(Disclaimer: I am currently employed by IONA as a Senior Solutions Consultant. See general disclaimer to the right.)
This past week, IONA announced the acquisition of C24 Technologies out of the United Kingdom. IONA has had a reseller agreement with C24 Technologies for quite some time that matched the strengths of our two companies for the greater benefit of mostly our financial services clients. This acquisition is a great example of complimentary products and people joining forces to provide truly differentiated value.
I have been working with the C24 IO tool (re-branded by IONA as Artix IO) for the past seven months at various Fortune 100 financial firms. IO (Integration Objects) is a data mapping and translation tool that enables model driven data management. Not only does IO come preconfigured with in depth knowledge of standard financial industry message formats, but it provides a graphical data mapping tool for building data translation models, it can convert these models into transformation rules, and generate optimized java code based upon the data mapping models. IO also has the ability to provide constraints to message validations that go beyond what’s available today with XML schemas or XPATH; and these constraints can be applied to any message format. Data models generated with IO currently process trillions of dollars of financial transactions daily around the globe.
Side Box: John Davies, co-founder and CTO for C24, enjoys showing prospective clients how IO can handle the intricacies of complex message schemes like SWIFT, FpML, and ISO 20022 and then providing the test schemas to the client to have them try the same test with the other data mapping tools they are evaluating…he hasn’t come across an instance yet where the other tools didn’t fall over on some part of the schema’s intricacies. After spending over two decades in the financial services industry dealing with these complex message formats, John and the C24 team has ensured that IO can handle the complicated formats that enable electronic banking in today’s world. (John also did an interview with TheServerSide.com on the acquisition.)

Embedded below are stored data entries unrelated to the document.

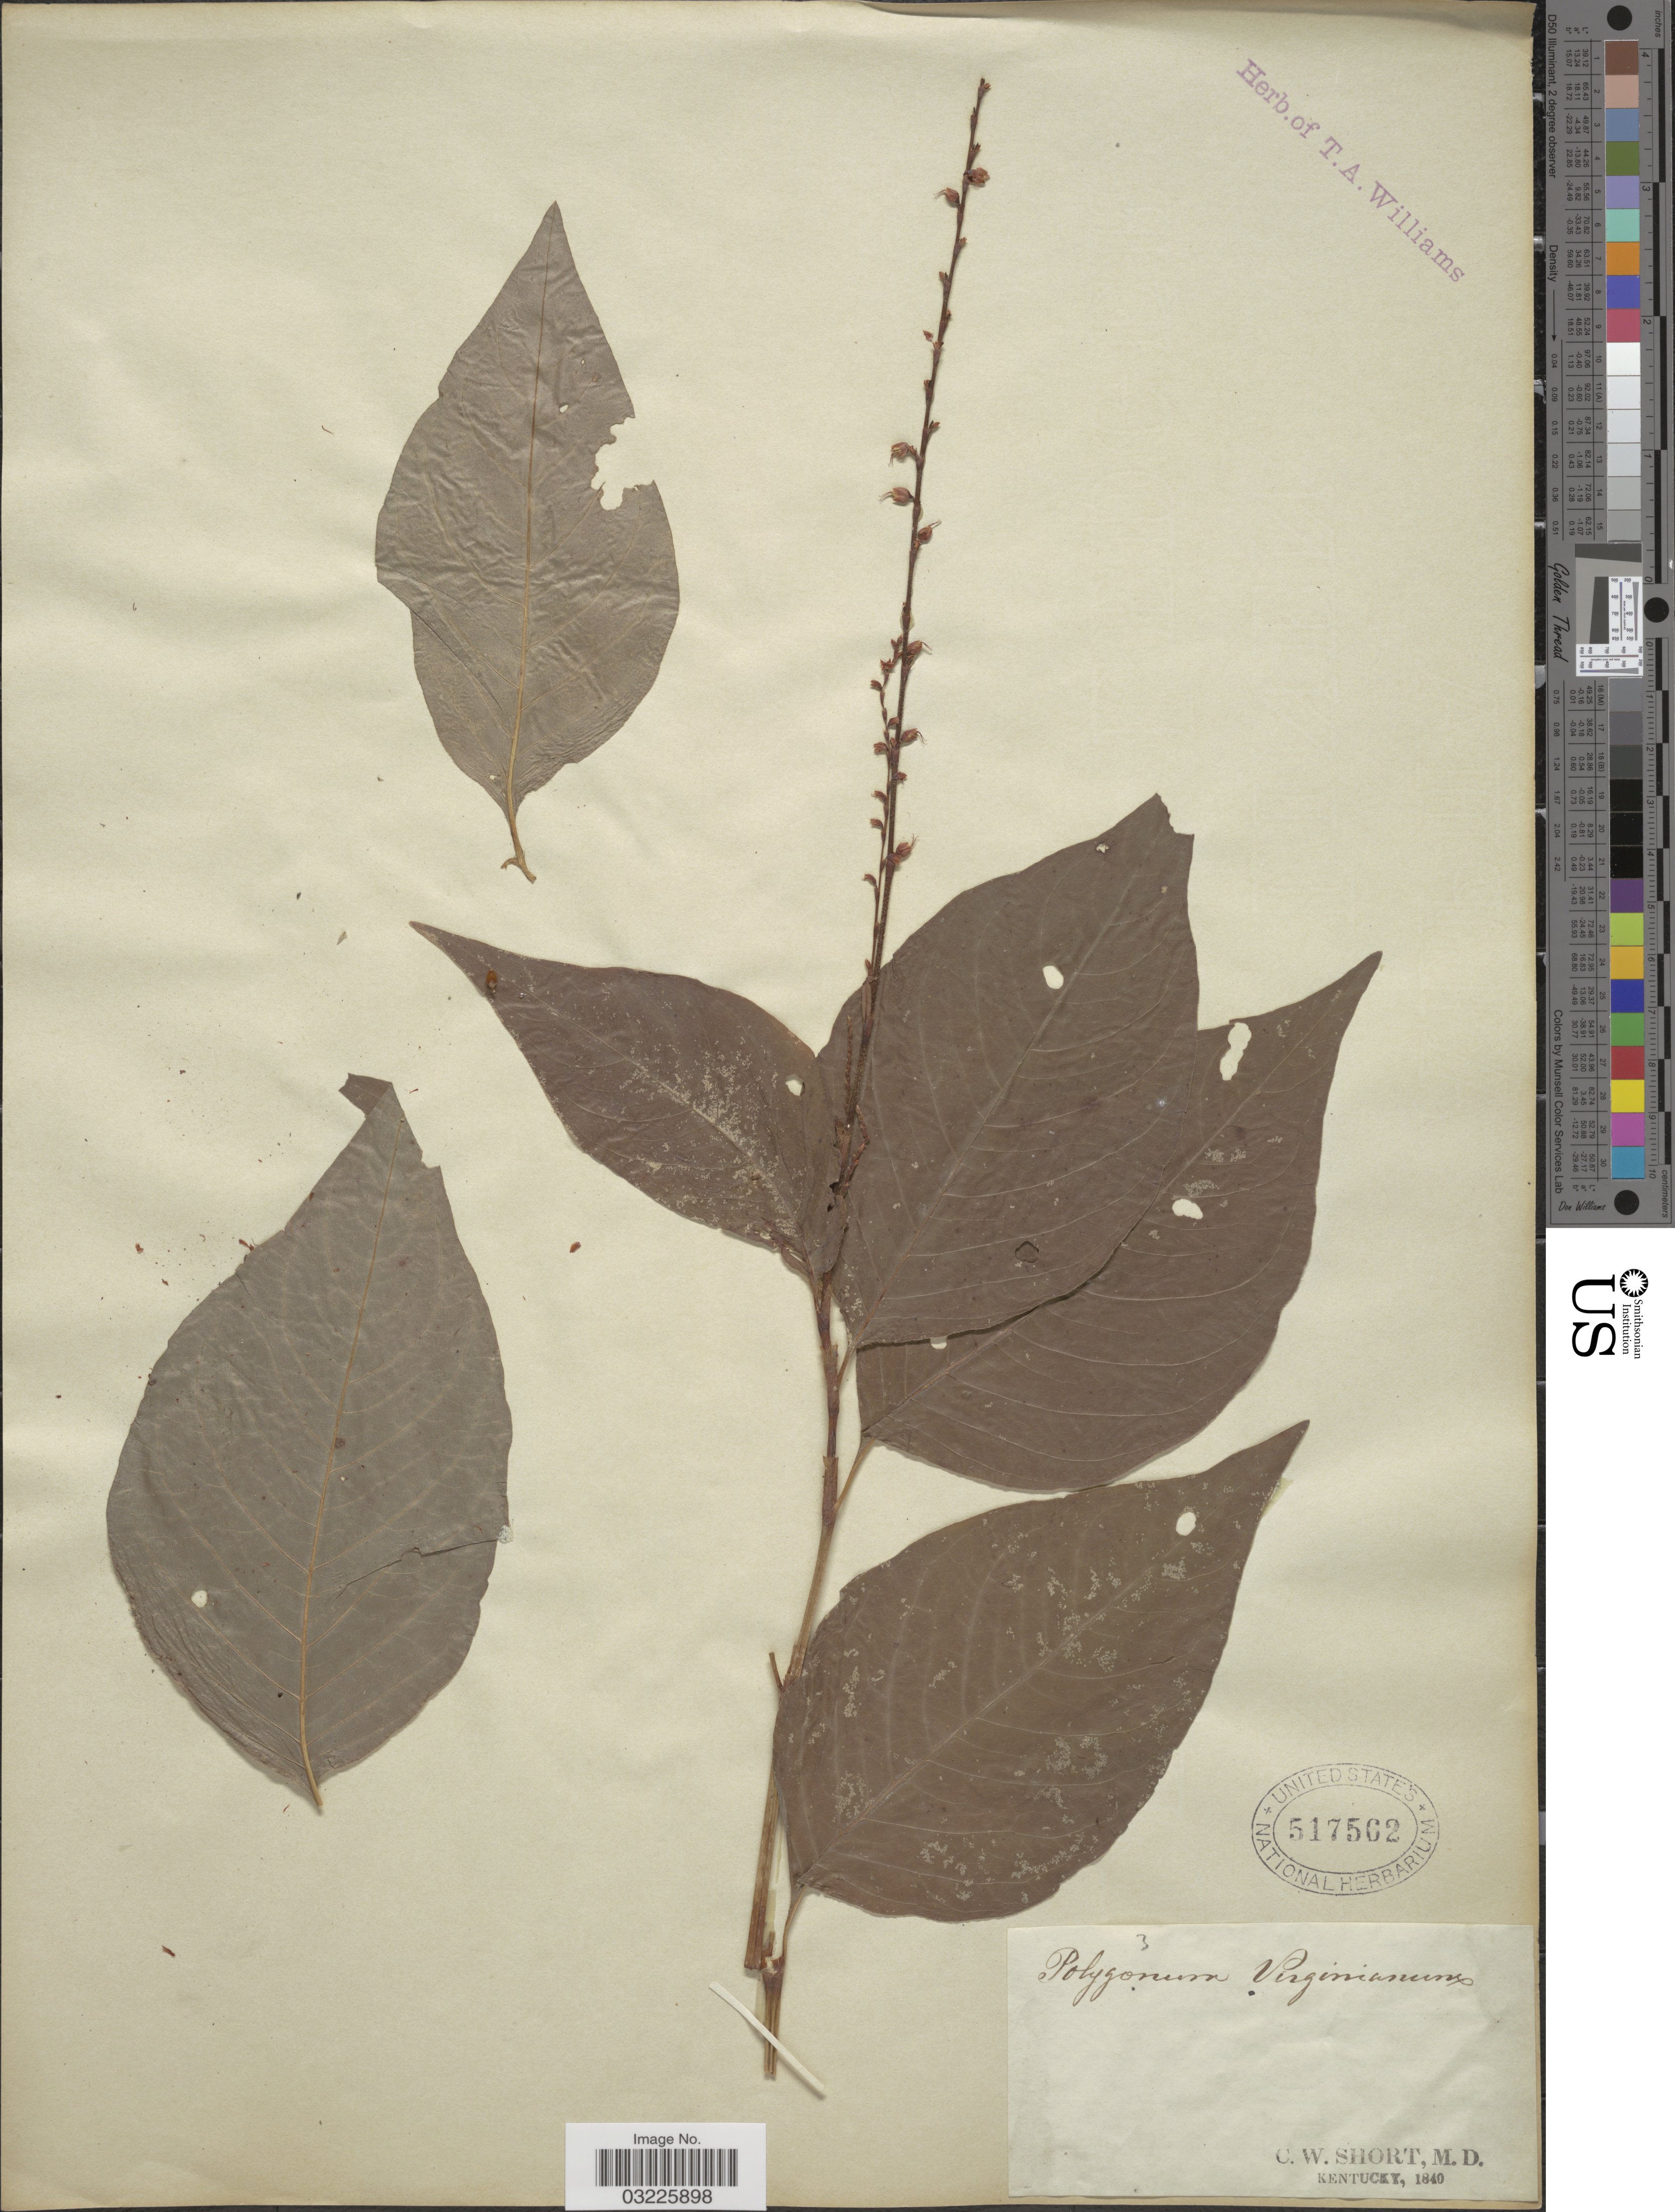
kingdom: Plantae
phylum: Tracheophyta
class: Magnoliopsida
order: Caryophyllales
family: Polygonaceae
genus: Persicaria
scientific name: Persicaria virginiana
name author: (L.) Gaertn.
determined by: Atha, D. E.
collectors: C. W. Short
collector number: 3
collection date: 1840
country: United States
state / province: Kentucky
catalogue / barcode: US 517562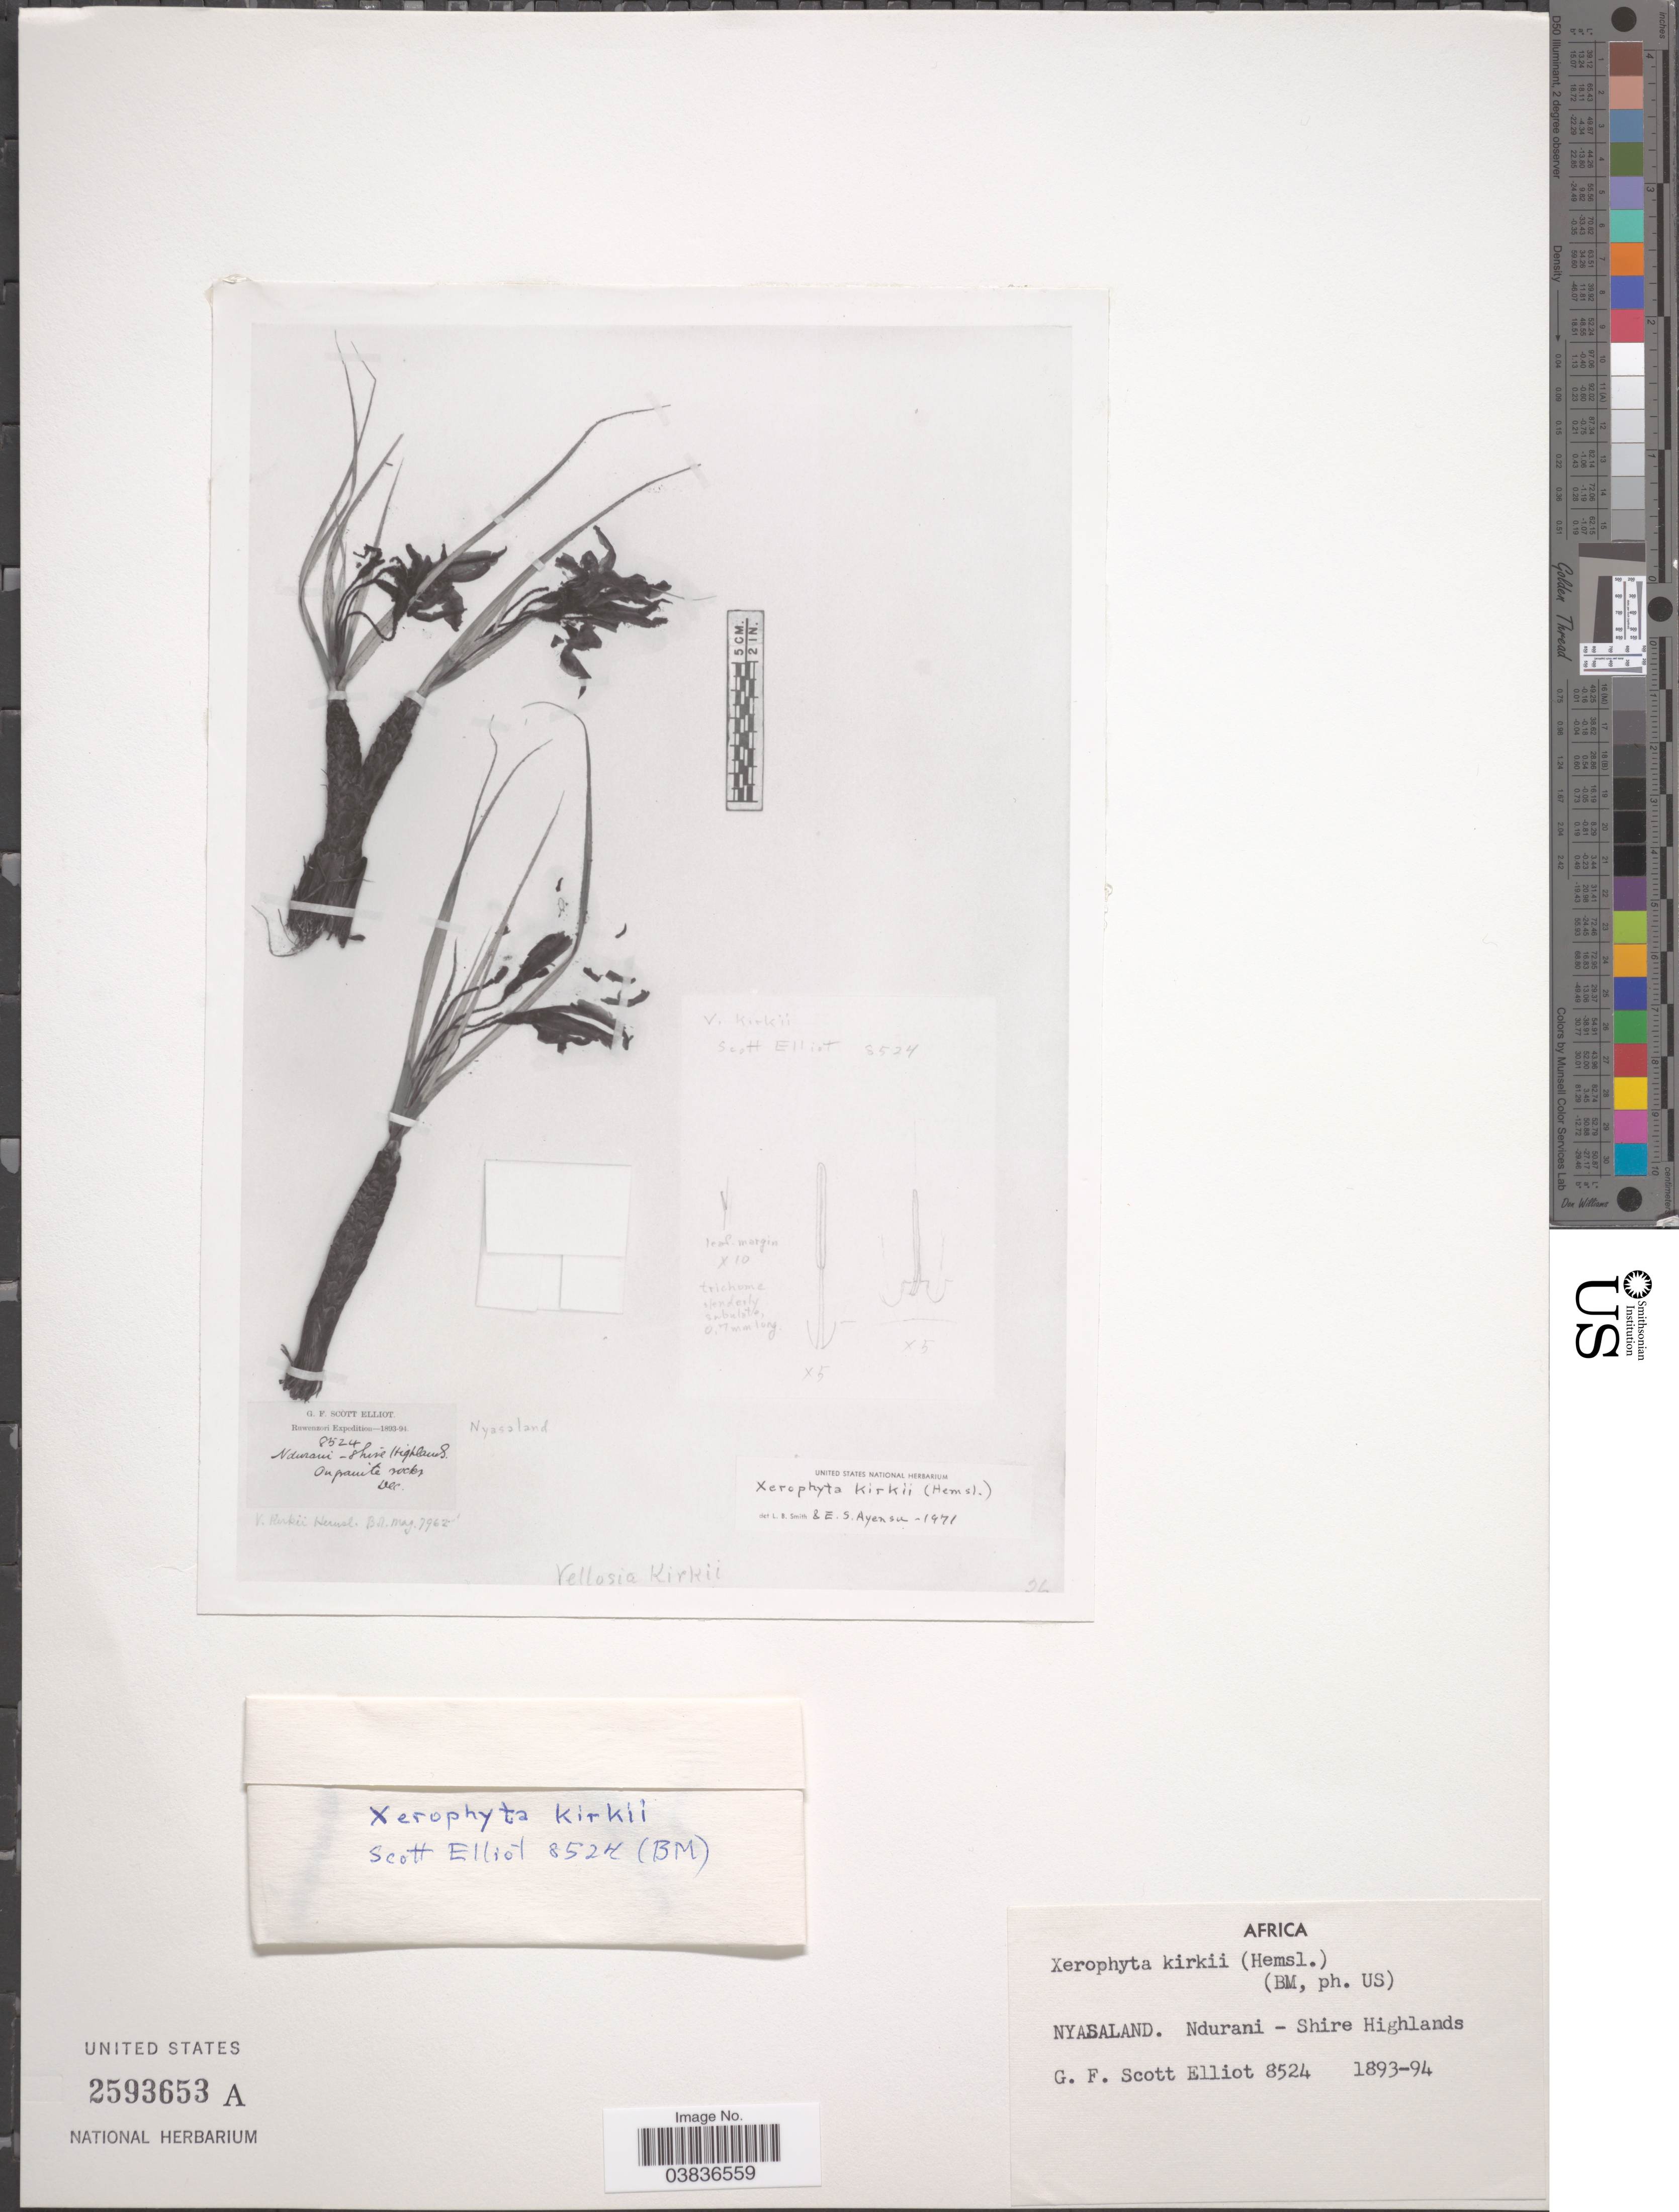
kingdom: Plantae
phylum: Tracheophyta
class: Liliopsida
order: Pandanales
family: Velloziaceae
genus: Xerophyta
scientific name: Xerophyta kirkii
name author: (Hemsl.) L.B. Sm. & Ayensu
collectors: G. Scott Elliot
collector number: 8524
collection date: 1893/1894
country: Malawi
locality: Nyasaland. Ndurani - Shire Highlands.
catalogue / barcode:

To provide some contextual background, IONA’s Artix family of distributed SOA infrastructure products enable true distributes service integration and has been in use for years within both the Financial Services and Telecommunications markets. The entire concept of SOA is about service enabling functionality within your enterprise and making that functionality available to anyone who needs to access it. Any point in your enterprise could directly consume a service within the enterprise to leverage its functionality. Enabling this type of efficient point to point connectivity using standards based message formats and transports is the genesis of the Enterprise Service Bus (ESB) concept. That concept seems to have gotten diluted over the past few years during the conversion of existing applications server stacks into essentially ESB Hubs that all service consumption must pass through. Artix is a truly distributed technology that embraces this ESB concept. (For further discussion on the Stacks versus Distributed concept, see William Henry’s Gravity of the Hubs postings).
By hosting the model generated Java code from IO within the Artix runtime on the distributed services within an enterprise, Financial Service clients gain the combined benefit of efficient distributed services with robust model driven data mapping for financial message formats. This allows a firm to choose the best way to service enable an application based upon the unique technical, business, or political architecture of their organization. And they can do it in the incremental value driven approach that has become the new standard within the maturing technology industry over the past five years.
I am very excited about the joining of IONA and C24. I foresee some exciting case studies coming in the future as we continue to work with our large financial services clients on Artix and IO based solutions; and as the combined team continues to expand IO’s preconfigured message format understanding beyond financial services.